Among these things I have learned and am going to be putting into action are regular exercise, constant hydration, full night's sleep, early rising, planned media usage, strong and focused scripture study, journaling, outdoor adventuring, and dedicated study/practice. I try to drink water, but I always forget. I have exercised regularly on and off, doing really well sometimes while doing nothing at all other times. I form lousy justifications in my mind and replace my exercise time with other things (like studying for school, most always.) I love sleeping, but my normal bedtime is now midnight or later and I have to wake up at 6 every morning for classes. I have no natural energy whatsoever and it takes me a few hours before my brain is sharp. How great is that!? (It's not great at all. Yeah.) When I don't have class, my body will naturally sleep in until 10 or 11 due to sleep deprivation and teenagerliness combined. (What if those are actually the same thing?!?! Based upon what I read about the consequences and effects of sleep deprivation and based upon the general complaints we teenagers get about our conduct as a whole age group, it basically is.) On the subject of media, I can to create a system where I can check emails and reply to them and review social media without it constantly interrupting my brain's productivity.
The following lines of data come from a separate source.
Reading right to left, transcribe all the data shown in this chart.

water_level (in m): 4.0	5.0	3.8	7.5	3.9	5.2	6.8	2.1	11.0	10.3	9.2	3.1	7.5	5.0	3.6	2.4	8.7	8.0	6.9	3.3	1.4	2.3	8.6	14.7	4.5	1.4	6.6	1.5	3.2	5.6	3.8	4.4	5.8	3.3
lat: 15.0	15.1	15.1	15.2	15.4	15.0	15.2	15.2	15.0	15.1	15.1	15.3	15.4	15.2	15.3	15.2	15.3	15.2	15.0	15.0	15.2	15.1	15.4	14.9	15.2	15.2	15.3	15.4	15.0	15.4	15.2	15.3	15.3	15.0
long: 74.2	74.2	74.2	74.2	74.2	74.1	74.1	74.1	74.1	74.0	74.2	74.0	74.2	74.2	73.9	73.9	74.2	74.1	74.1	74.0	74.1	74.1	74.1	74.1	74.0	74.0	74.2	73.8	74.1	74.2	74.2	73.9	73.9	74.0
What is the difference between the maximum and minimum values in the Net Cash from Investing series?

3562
I think I can do it. I read my scriptures daily, but there is so much more I could be learning if I devoted just a little more time to it. I am looking forward to that, for the scriptures bless my life in more ways than I can number. Journaling seems to be a habit of successful people. As I have started recording my thoughts and experiences, I have been able to have the most amazing insights and have learned so much about myself. I've been such a patchy journal writer in the past, and I am ready to do better. The outdoors. I need more of it in my online-schooled life. I've created a marvelous plan (if I may say so myself) to get myself out there. Nature blesses and fills out our lives. It teaches you things you cannot learn in a classroom and it provides you with a setting where you can grow closer to God and become a better human being without distraction. I feel like time spent in the outdoors acts like an armor of sorts for me, something to motivate me and keep my spirit fresh when I'm faced with my everyday chaos. I want to live a more intentional and dedicated life. I want to give my 100% in every moment I am in.
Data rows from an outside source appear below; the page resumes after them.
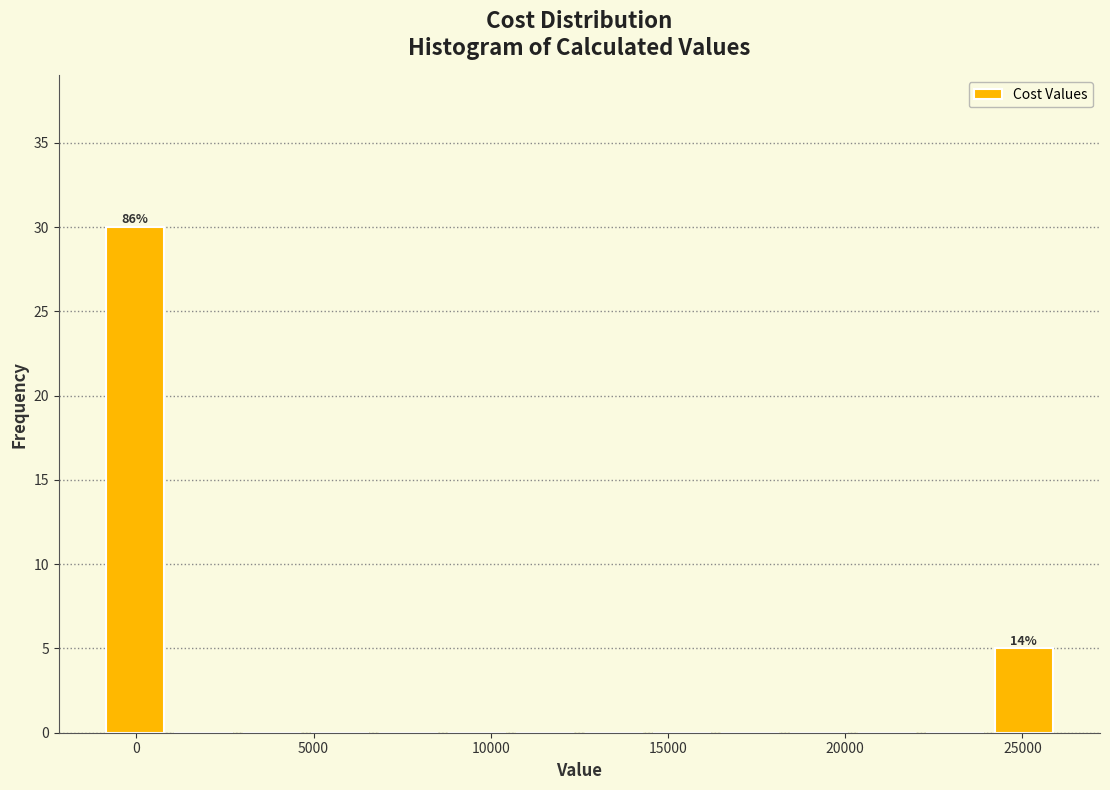

Read against the x-axis, roughly where is the centre of the tallest bar?

0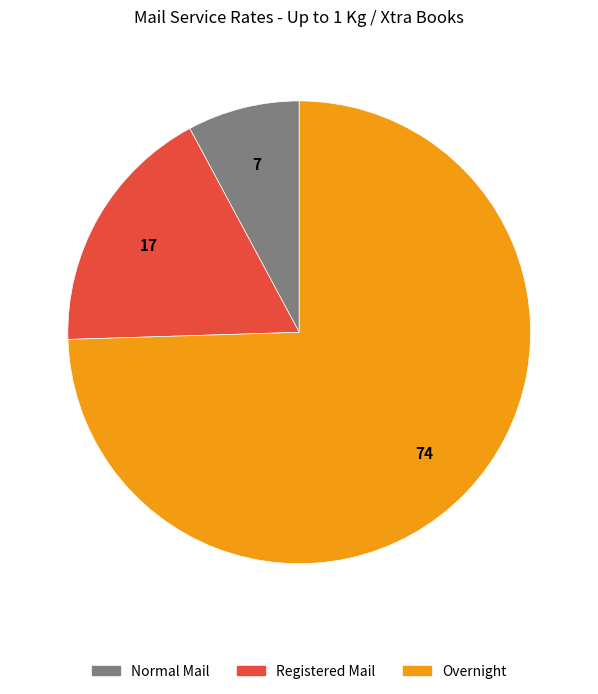

The Registered Mail slice represents 18% of the pie. True or false?

True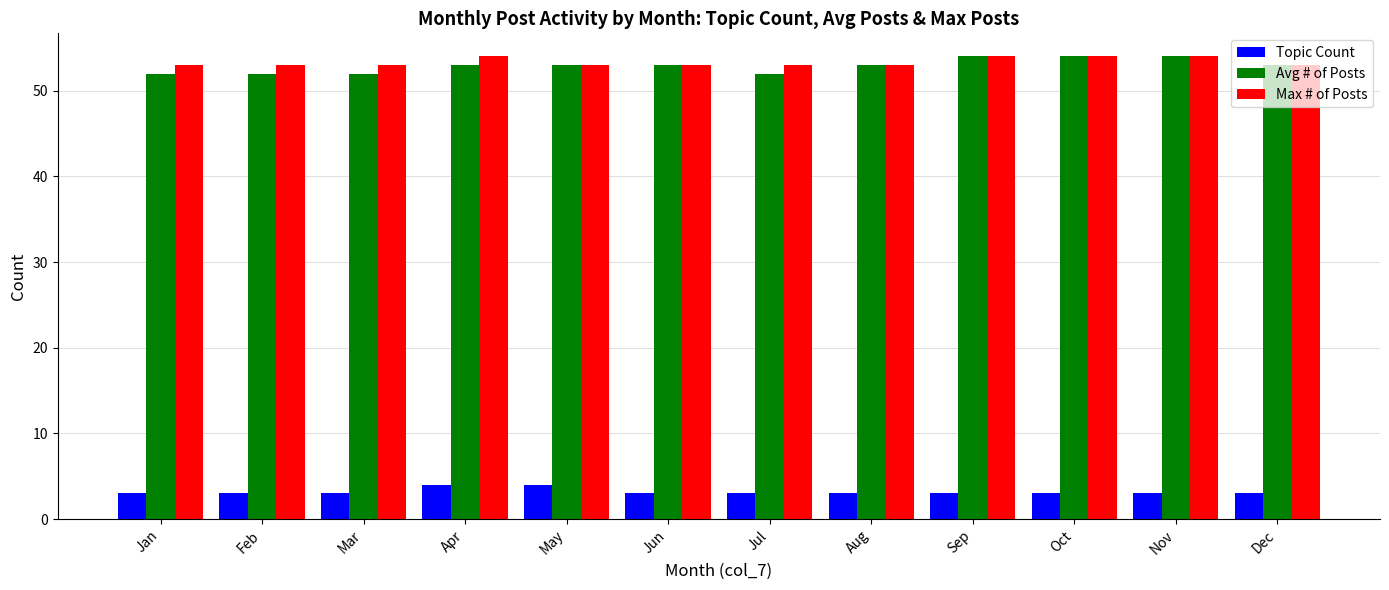

The value of Avg # of Posts at Feb is 52. True or false?

True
Lastly, I have seen what an incredible asset my family is to me and what an important addition I am to my family. These guys have been picked out just for me in order to provide me with life, love, strength, and correction. The way I am with my family now is how I will be with my future family. Being a wife and mother is perhaps the most important part of my mission here on this earth. I feel like I've been selling my past, present, and future family short. I now feel a larger sense of responsibility for the well being of my parents and siblings, and it is so important to me that they feel of my love and appreciation for them. I am trying to show them every single day. It is on my mind so often now. This is different, but I can feel "the smile of God's approval" and it motivates me to keep going according to my commitments even when it gets tough.

I feel like I'm on the verge of something great. I feel like I'm going to start changing my life. I love having this feeling. But what feels better is the knowledge that you're acting according to the will of the Lord and the commitments and goals you've set. This is what I'm setting out to do this semester and I am so excited. Ahhh. Writing this was good for me. Ah, life. I love it so much. Thanks for reading.